Environment Variable	Purpose	Example Value
ASPNETCORE_ENVIRONMENT	Set to Staging to enable staging mode	Staging
StagingHost	Custom host to replace "contentful" in API URLs	staging.example.com

HTTPS redirection

For example, in non-Development environments, the application enables an HTTPS redirection rule and a generic exception handler.

// This logic is inside the Configure method
if (env.IsDevelopment())
{
    app.UseDeveloperExceptionPage();
    app.UseBrowserLink();
}
else
{
    // This rule is critical for deployments behind a reverse proxy that terminates SSL.
    options.Add((c) => {
        var request = c.HttpContext.Request;
        if(request.Headers.ContainsKey("X-Forwarded-Proto") && request.Headers["X-Forwarded-Proto"] == "http")
        {
            var response = c.HttpContext.Response;
            response.StatusCode = StatusCodes.Status301MovedPermanently;
            c.Result = RuleResult.EndResponse;
            response.Headers[HeaderNames.Location] = "https://" + request.Host + request.Path + request.QueryString;
        }
    } );
    app.UseExceptionHandler("/Error");
}

This code inspects the X-Forwarded-Proto header, commonly added by load balancers and reverse proxies, to ensure all traffic is served over HTTPS in production.

Performance and scaling

The application's stateless nature makes it well-suited for horizontal scaling (i.e., running multiple instances behind a load balancer). However, there is one critical consideration:

Session state

The application uses ASP.NET Core sessions, which are configured with an unusually long idle timeout.

services.AddSession(options => {
    // IdleTimeout is set to a high value to confirm to requirements for this particular application.
    // In your application you should use an IdleTimeout that suits your application needs or stick to the default of 20 minutes.
    options.IdleTimeout = TimeSpan.FromDays(2);
});

Gotcha: By default, AddSession() uses an in-memory session provider. This will not work in a multi-instance (scaled-out) environment, as a user's session would only exist on the specific server instance they first connected to. For any scaled deployment, you must configure a distributed session state provider, such as:

• Distributed SQL Server Cache: services.AddDistributedSqlServerCache(...)
• Distributed Redis Cache: services.AddStackExchangeRedisCache(...)

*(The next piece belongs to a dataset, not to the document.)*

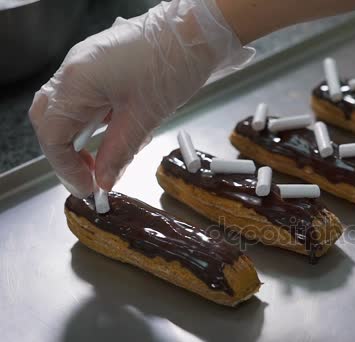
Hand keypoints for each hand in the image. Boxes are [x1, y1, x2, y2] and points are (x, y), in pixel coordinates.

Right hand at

Failure to configure a distributed session store will lead to inconsistent behavior and apparent "lost" sessions for users in a load-balanced environment.

Choosing a deployment method

The best deployment method depends on your team's expertise, infrastructure, and scalability requirements.

Method	Ease of Use	Flexibility & Control	Cost Model	Best For
Heroku	★★★★★	★★☆☆☆	Usage-based (PaaS)	Quickstarts, simple projects, teams preferring a managed platform.
Azure App Service	★★★★☆	★★★☆☆	Usage-based (PaaS)	.NET-centric teams, projects needing integration with other Azure services.
Docker	★★★☆☆	★★★★★	Infrastructure-based (IaaS)	CI/CD pipelines, multi-cloud/hybrid deployments, microservices.
Self-hosted	★★☆☆☆	★★★★★	Infrastructure-based (IaaS)	Teams with existing infrastructure, requirements for maximum control and customization.

• For rapid prototyping and simplicity, Heroku is an excellent choice due to its one-click deployment capability.
• For robust, scalable .NET applications, Azure App Service provides a powerful, well-integrated environment.
• For maximum portability and modern DevOps practices, Docker is the recommended approach, as it decouples the application from the underlying infrastructure.